Each operator holds a marine mammal permit which states they must contribute annually to support research into the impacts of their activity on cetaceans. A fund of $100,000 has been generated by these contributions and is available for research projects to examine these impacts.
What research will the fund support?
Funding of $10,000 to $100,000 is available for projects of up to three years, that cover one of more of the following research areas:
- Assessment of the two current commercial operators impact on cetaceans.
- Current state and trends in populations of cetaceans including, but not limited to, bottlenose dolphins, brydes and minke whales.
- Identifcation of critical habitats for cetaceans such as where they feed, breed and nurse young.
- Recreational and commercial tourism pressures on cetaceans.
- Impact of marine mammal viewing of commercial operators ranks alongside wider pressures.
- Measurement of recreational and commercial tourism's significance on cetacean’s well-being.
- Consideration of matauranga (Maori values) in the context of tourism impacts on cetaceans.
Research not supported:
- cetacean disease
- non-target species such as seals
- other pressures such as habitat change or fishery interaction.
How will my application be assessed?
The success of your application will depend on how well your proposal aligns with the fund's scope and assessment criteria, as well as on merit when compared to other applications. Applications will be assessed on:
- how reasonable and realistic the budget is
- a clear and robust methodology
- demonstration of ability including:
- Evidence of past project delivery
- research team credentials
- knowledge of the subject matter.
- collaboration with partners or agencies.
- level of co-funding (there is no requirement for existing funding, but where in place this should be outlined)

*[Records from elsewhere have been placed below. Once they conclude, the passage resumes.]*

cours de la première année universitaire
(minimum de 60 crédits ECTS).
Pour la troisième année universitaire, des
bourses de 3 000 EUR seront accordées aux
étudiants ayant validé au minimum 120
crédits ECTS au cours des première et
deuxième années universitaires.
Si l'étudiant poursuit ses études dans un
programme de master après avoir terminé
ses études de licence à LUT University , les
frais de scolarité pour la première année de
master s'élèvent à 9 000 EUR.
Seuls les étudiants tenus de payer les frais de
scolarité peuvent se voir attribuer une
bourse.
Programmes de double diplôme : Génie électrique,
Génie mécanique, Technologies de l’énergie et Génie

- time frame including any time sensitivity
- level of species threat
- evidence of iwi engagement in research
- evidence of robust health and safety processes
- consideration of how outputs and results will be communicated with stakeholders
- permits in place (where required).
How can I apply?
Submit a proposal which provides applicant details and evidence against each of the assessment criteria including:
- Project proposal, context and aim.
- Research methodology.
- Lead researcher, lead field researcher and research team members.
- Associated institution(s) or organisation(s).
- Field research and project delivery timeline.
- The value of the funding applied for from the fund with an itemised and detailed budget breakdown for the applied funds and overall project.
- Health and safety methodology through an example health and safety plan.
- Intended research outputs and timeframe.
Applications should be emailed to Katharine Lane email@example.com by 5pm 15 April 2019.
What happens after I apply?
Once the call for applications has closed, the assessment panel will consider all submitted applications. The panel will have completed their review by June 2019, and then write to all applicants to tell them of their decision.
What happens if my application is successful?
By July 2019, a deed of grant will be issued to successful applicants which will include a timetable for regular reporting.
Grants will be paid in instalments. There will be an upfront payment to be determined at deed of grant negotiations. Successive payments will be every six months, or sooner if you have fully expended the previous instalment.